Después de aquel día de vagabundeo por el claro dejé de formularme preguntas relacionadas con la playa.

Arroz: más de treinta personas comiendo arroz dos veces al día. Los arrozales necesitan hectáreas de terreno liso y bien irrigado, algo de lo que carecíamos por completo, de modo que estaba claro que no lo cultivábamos nosotros. Si más tarde no hubiese participado en su búsqueda, jamás habría sabido de dónde salía. Al no darle importancia, no me hubiese planteado la cuestión.

Asimilación: desde el instante en que nos pusimos a trabajar, todos supieron nuestros nombres y tuvimos cama en el barracón. Me sentí como si llevara toda la vida allí.

Al igual que me había ocurrido en el avión, mi memoria comenzó a difuminarse. Ko Samui se convirtió en un sueño brumoso y Bangkok se transformó en poco más que una palabra familiar. Recuerdo que al tercer o cuarto día pensé que Zeph y Sammy no tardarían en aparecer, y me pregunté cómo reaccionarían todos ante su presencia. Después caí en la cuenta de que apenas conseguía recordar los rostros de Zeph y Sammy. Un par de días más tarde me olvidé hasta de esperarlos.

Siempre he pensado que en un mundo donde todo fuese azul el color no existiría. Con esto quiero decir que si algo parece extraño, te lo cuestionas, pero si resulta que el mundo exterior está demasiado lejos para utilizarlo como punto de referencia, pues entonces nada te parecerá extraño.

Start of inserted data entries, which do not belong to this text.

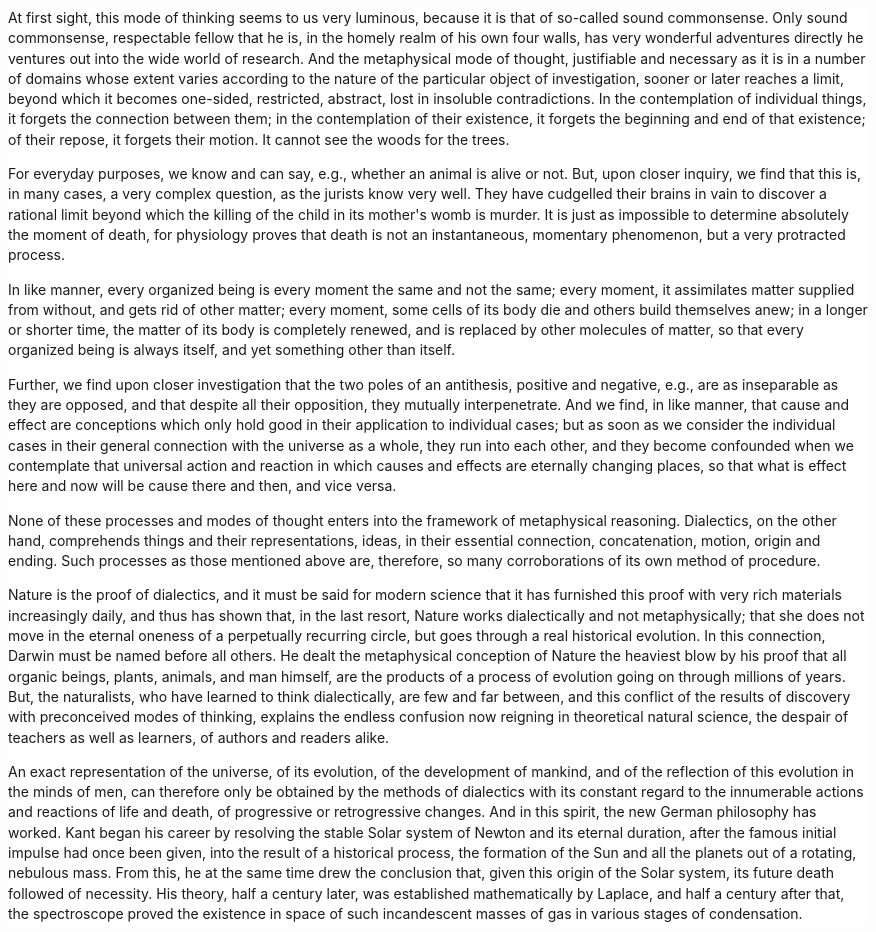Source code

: At first sight, this mode of thinking seems to us very luminous, because it is that of so-called sound commonsense. Only sound commonsense, respectable fellow that he is, in the homely realm of his own four walls, has very wonderful adventures directly he ventures out into the wide world of research. And the metaphysical mode of thought, justifiable and necessary as it is in a number of domains whose extent varies according to the nature of the particular object of investigation, sooner or later reaches a limit, beyond which it becomes one-sided, restricted, abstract, lost in insoluble contradictions. In the contemplation of individual things, it forgets the connection between them; in the contemplation of their existence, it forgets the beginning and end of that existence; of their repose, it forgets their motion. It cannot see the woods for the trees.

For everyday purposes, we know and can say, e.g., whether an animal is alive or not. But, upon closer inquiry, we find that this is, in many cases, a very complex question, as the jurists know very well. They have cudgelled their brains in vain to discover a rational limit beyond which the killing of the child in its mother's womb is murder. It is just as impossible to determine absolutely the moment of death, for physiology proves that death is not an instantaneous, momentary phenomenon, but a very protracted process.

In like manner, every organized being is every moment the same and not the same; every moment, it assimilates matter supplied from without, and gets rid of other matter; every moment, some cells of its body die and others build themselves anew; in a longer or shorter time, the matter of its body is completely renewed, and is replaced by other molecules of matter, so that every organized being is always itself, and yet something other than itself.

Further, we find upon closer investigation that the two poles of an antithesis, positive and negative, e.g., are as inseparable as they are opposed, and that despite all their opposition, they mutually interpenetrate. And we find, in like manner, that cause and effect are conceptions which only hold good in their application to individual cases; but as soon as we consider the individual cases in their general connection with the universe as a whole, they run into each other, and they become confounded when we contemplate that universal action and reaction in which causes and effects are eternally changing places, so that what is effect here and now will be cause there and then, and vice versa.

None of these processes and modes of thought enters into the framework of metaphysical reasoning. Dialectics, on the other hand, comprehends things and their representations, ideas, in their essential connection, concatenation, motion, origin and ending. Such processes as those mentioned above are, therefore, so many corroborations of its own method of procedure.

Nature is the proof of dialectics, and it must be said for modern science that it has furnished this proof with very rich materials increasingly daily, and thus has shown that, in the last resort, Nature works dialectically and not metaphysically; that she does not move in the eternal oneness of a perpetually recurring circle, but goes through a real historical evolution. In this connection, Darwin must be named before all others. He dealt the metaphysical conception of Nature the heaviest blow by his proof that all organic beings, plants, animals, and man himself, are the products of a process of evolution going on through millions of years. But, the naturalists, who have learned to think dialectically, are few and far between, and this conflict of the results of discovery with preconceived modes of thinking, explains the endless confusion now reigning in theoretical natural science, the despair of teachers as well as learners, of authors and readers alike.

An exact representation of the universe, of its evolution, of the development of mankind, and of the reflection of this evolution in the minds of men, can therefore only be obtained by the methods of dialectics with its constant regard to the innumerable actions and reactions of life and death, of progressive or retrogressive changes. And in this spirit, the new German philosophy has worked. Kant began his career by resolving the stable Solar system of Newton and its eternal duration, after the famous initial impulse had once been given, into the result of a historical process, the formation of the Sun and all the planets out of a rotating, nebulous mass. From this, he at the same time drew the conclusion that, given this origin of the Solar system, its future death followed of necessity. His theory, half a century later, was established mathematically by Laplace, and half a century after that, the spectroscope proved the existence in space of such incandescent masses of gas in various stages of condensation.
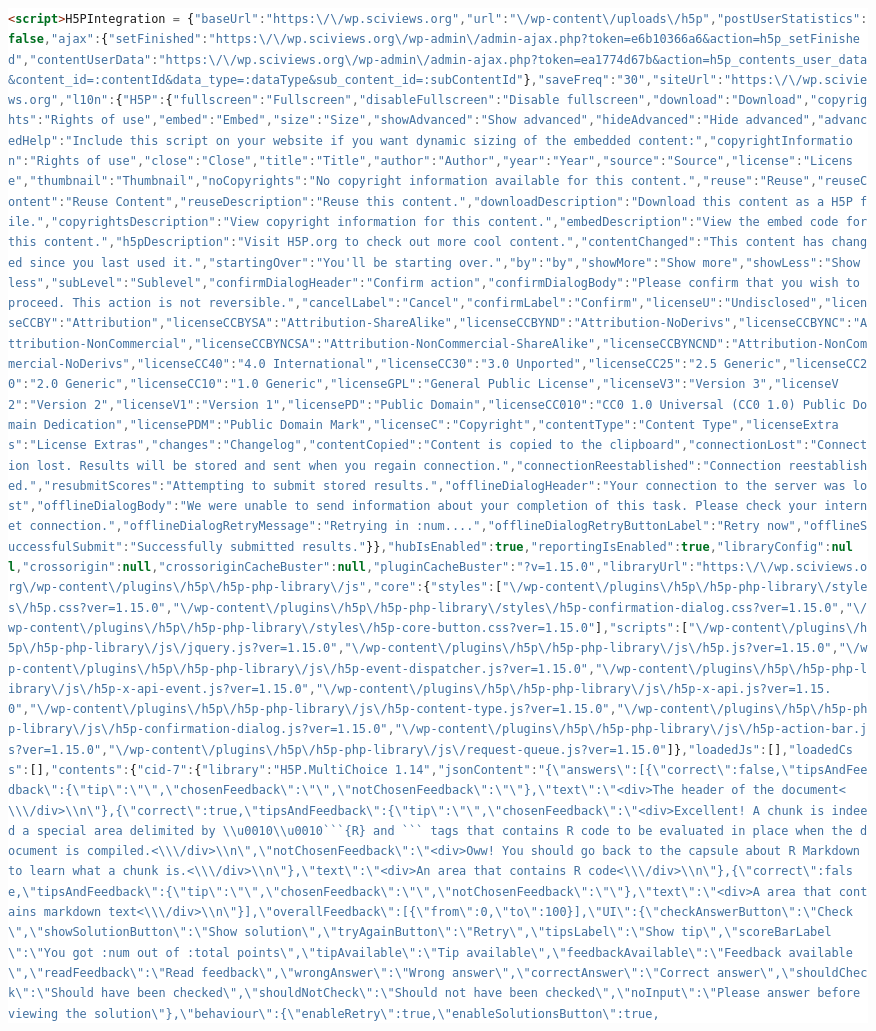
 ```html
<script>H5PIntegration = {"baseUrl":"https:\/\/wp.sciviews.org","url":"\/wp-content\/uploads\/h5p","postUserStatistics":false,"ajax":{"setFinished":"https:\/\/wp.sciviews.org\/wp-admin\/admin-ajax.php?token=e6b10366a6&action=h5p_setFinished","contentUserData":"https:\/\/wp.sciviews.org\/wp-admin\/admin-ajax.php?token=ea1774d67b&action=h5p_contents_user_data&content_id=:contentId&data_type=:dataType&sub_content_id=:subContentId"},"saveFreq":"30","siteUrl":"https:\/\/wp.sciviews.org","l10n":{"H5P":{"fullscreen":"Fullscreen","disableFullscreen":"Disable fullscreen","download":"Download","copyrights":"Rights of use","embed":"Embed","size":"Size","showAdvanced":"Show advanced","hideAdvanced":"Hide advanced","advancedHelp":"Include this script on your website if you want dynamic sizing of the embedded content:","copyrightInformation":"Rights of use","close":"Close","title":"Title","author":"Author","year":"Year","source":"Source","license":"License","thumbnail":"Thumbnail","noCopyrights":"No copyright information available for this content.","reuse":"Reuse","reuseContent":"Reuse Content","reuseDescription":"Reuse this content.","downloadDescription":"Download this content as a H5P file.","copyrightsDescription":"View copyright information for this content.","embedDescription":"View the embed code for this content.","h5pDescription":"Visit H5P.org to check out more cool content.","contentChanged":"This content has changed since you last used it.","startingOver":"You'll be starting over.","by":"by","showMore":"Show more","showLess":"Show less","subLevel":"Sublevel","confirmDialogHeader":"Confirm action","confirmDialogBody":"Please confirm that you wish to proceed. This action is not reversible.","cancelLabel":"Cancel","confirmLabel":"Confirm","licenseU":"Undisclosed","licenseCCBY":"Attribution","licenseCCBYSA":"Attribution-ShareAlike","licenseCCBYND":"Attribution-NoDerivs","licenseCCBYNC":"Attribution-NonCommercial","licenseCCBYNCSA":"Attribution-NonCommercial-ShareAlike","licenseCCBYNCND":"Attribution-NonCommercial-NoDerivs","licenseCC40":"4.0 International","licenseCC30":"3.0 Unported","licenseCC25":"2.5 Generic","licenseCC20":"2.0 Generic","licenseCC10":"1.0 Generic","licenseGPL":"General Public License","licenseV3":"Version 3","licenseV2":"Version 2","licenseV1":"Version 1","licensePD":"Public Domain","licenseCC010":"CC0 1.0 Universal (CC0 1.0) Public Domain Dedication","licensePDM":"Public Domain Mark","licenseC":"Copyright","contentType":"Content Type","licenseExtras":"License Extras","changes":"Changelog","contentCopied":"Content is copied to the clipboard","connectionLost":"Connection lost. Results will be stored and sent when you regain connection.","connectionReestablished":"Connection reestablished.","resubmitScores":"Attempting to submit stored results.","offlineDialogHeader":"Your connection to the server was lost","offlineDialogBody":"We were unable to send information about your completion of this task. Please check your internet connection.","offlineDialogRetryMessage":"Retrying in :num....","offlineDialogRetryButtonLabel":"Retry now","offlineSuccessfulSubmit":"Successfully submitted results."}},"hubIsEnabled":true,"reportingIsEnabled":true,"libraryConfig":null,"crossorigin":null,"crossoriginCacheBuster":null,"pluginCacheBuster":"?v=1.15.0","libraryUrl":"https:\/\/wp.sciviews.org\/wp-content\/plugins\/h5p\/h5p-php-library\/js","core":{"styles":["\/wp-content\/plugins\/h5p\/h5p-php-library\/styles\/h5p.css?ver=1.15.0","\/wp-content\/plugins\/h5p\/h5p-php-library\/styles\/h5p-confirmation-dialog.css?ver=1.15.0","\/wp-content\/plugins\/h5p\/h5p-php-library\/styles\/h5p-core-button.css?ver=1.15.0"],"scripts":["\/wp-content\/plugins\/h5p\/h5p-php-library\/js\/jquery.js?ver=1.15.0","\/wp-content\/plugins\/h5p\/h5p-php-library\/js\/h5p.js?ver=1.15.0","\/wp-content\/plugins\/h5p\/h5p-php-library\/js\/h5p-event-dispatcher.js?ver=1.15.0","\/wp-content\/plugins\/h5p\/h5p-php-library\/js\/h5p-x-api-event.js?ver=1.15.0","\/wp-content\/plugins\/h5p\/h5p-php-library\/js\/h5p-x-api.js?ver=1.15.0","\/wp-content\/plugins\/h5p\/h5p-php-library\/js\/h5p-content-type.js?ver=1.15.0","\/wp-content\/plugins\/h5p\/h5p-php-library\/js\/h5p-confirmation-dialog.js?ver=1.15.0","\/wp-content\/plugins\/h5p\/h5p-php-library\/js\/h5p-action-bar.js?ver=1.15.0","\/wp-content\/plugins\/h5p\/h5p-php-library\/js\/request-queue.js?ver=1.15.0"]},"loadedJs":[],"loadedCss":[],"contents":{"cid-7":{"library":"H5P.MultiChoice 1.14","jsonContent":"{\"answers\":[{\"correct\":false,\"tipsAndFeedback\":{\"tip\":\"\",\"chosenFeedback\":\"\",\"notChosenFeedback\":\"\"},\"text\":\"<div>The header of the document<\\\/div>\\n\"},{\"correct\":true,\"tipsAndFeedback\":{\"tip\":\"\",\"chosenFeedback\":\"<div>Excellent! A chunk is indeed a special area delimited by \\u0010\\u0010```{R} and ``` tags that contains R code to be evaluated in place when the document is compiled.<\\\/div>\\n\",\"notChosenFeedback\":\"<div>Oww! You should go back to the capsule about R Markdown to learn what a chunk is.<\\\/div>\\n\"},\"text\":\"<div>An area that contains R code<\\\/div>\\n\"},{\"correct\":false,\"tipsAndFeedback\":{\"tip\":\"\",\"chosenFeedback\":\"\",\"notChosenFeedback\":\"\"},\"text\":\"<div>A area that contains markdown text<\\\/div>\\n\"}],\"overallFeedback\":[{\"from\":0,\"to\":100}],\"UI\":{\"checkAnswerButton\":\"Check\",\"showSolutionButton\":\"Show solution\",\"tryAgainButton\":\"Retry\",\"tipsLabel\":\"Show tip\",\"scoreBarLabel\":\"You got :num out of :total points\",\"tipAvailable\":\"Tip available\",\"feedbackAvailable\":\"Feedback available\",\"readFeedback\":\"Read feedback\",\"wrongAnswer\":\"Wrong answer\",\"correctAnswer\":\"Correct answer\",\"shouldCheck\":\"Should have been checked\",\"shouldNotCheck\":\"Should not have been checked\",\"noInput\":\"Please answer before viewing the solution\"},\"behaviour\":{\"enableRetry\":true,\"enableSolutionsButton\":true,
```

¿Para qué iba a ponerme a hacer preguntas? Mi asimilación fue la cosa más natura! del mundo. Eso me pasa desde que viajo. Hay un refrán que dice: «Allá donde fueres, haz lo que vieres». Es el primer mandamiento del decálogo del viajero. Nadie entra en un templo hindú y se pone a decir «¿Por qué adoran ustedes a una vaca?». Miras alrededor, te buscas un asiento, tratas de comprender y lo asumes.



Arroz y asimilación. Cosas que asumir. Aspectos nuevos de una vida nueva.

Aunque ni siquiera ahora formulo las preguntas adecuadas.

La razón por la que me adapté tan fácilmente a la vida en la playa carece de importancia. La cuestión es por qué a la vida en la playa le resultó tan sencillo adaptarse a mí.

Al cabo de dos o tres semanas se me metió una canción en la cabeza. De hecho, no era ni siquiera una canción, sino un par de versos de una canción, ignoro el título, aunque sospecho que tenía algo que ver con una calle, porque lo que recordaba de la letra decía: «La vida callejera es la única que conozco, la vida callejera, da dada da da da da-da da». Lo que pasa es que yo cantaba «vida en la playa» en lugar de «vida callejera», y lo repetía una y otra vez.

A Keaty lo sacaba de quicio.

-Richard -decía-, para ya con esa puta canción.

Yo me encogía de hombros y le explicaba:

-No me la puedo sacar de la cabeza, Keaty.

Trataba de no cantarla, pero al cabo de un rato, inconscientemente volvía a las andadas. No caía en la cuenta de que lo hacía hasta que Keaty se golpeaba la frente y siseaba:

-¡Joder, Richard! Te he dicho que no cantes esa puta canción. Así que me encogía otra vez de hombros.

En ocasiones, sin embargo, era el propio Keaty quien la cantaba, y cuando se lo hacía notar exclamaba «¡Puaf!», y ese día no me dejaba jugar con la Nintendo.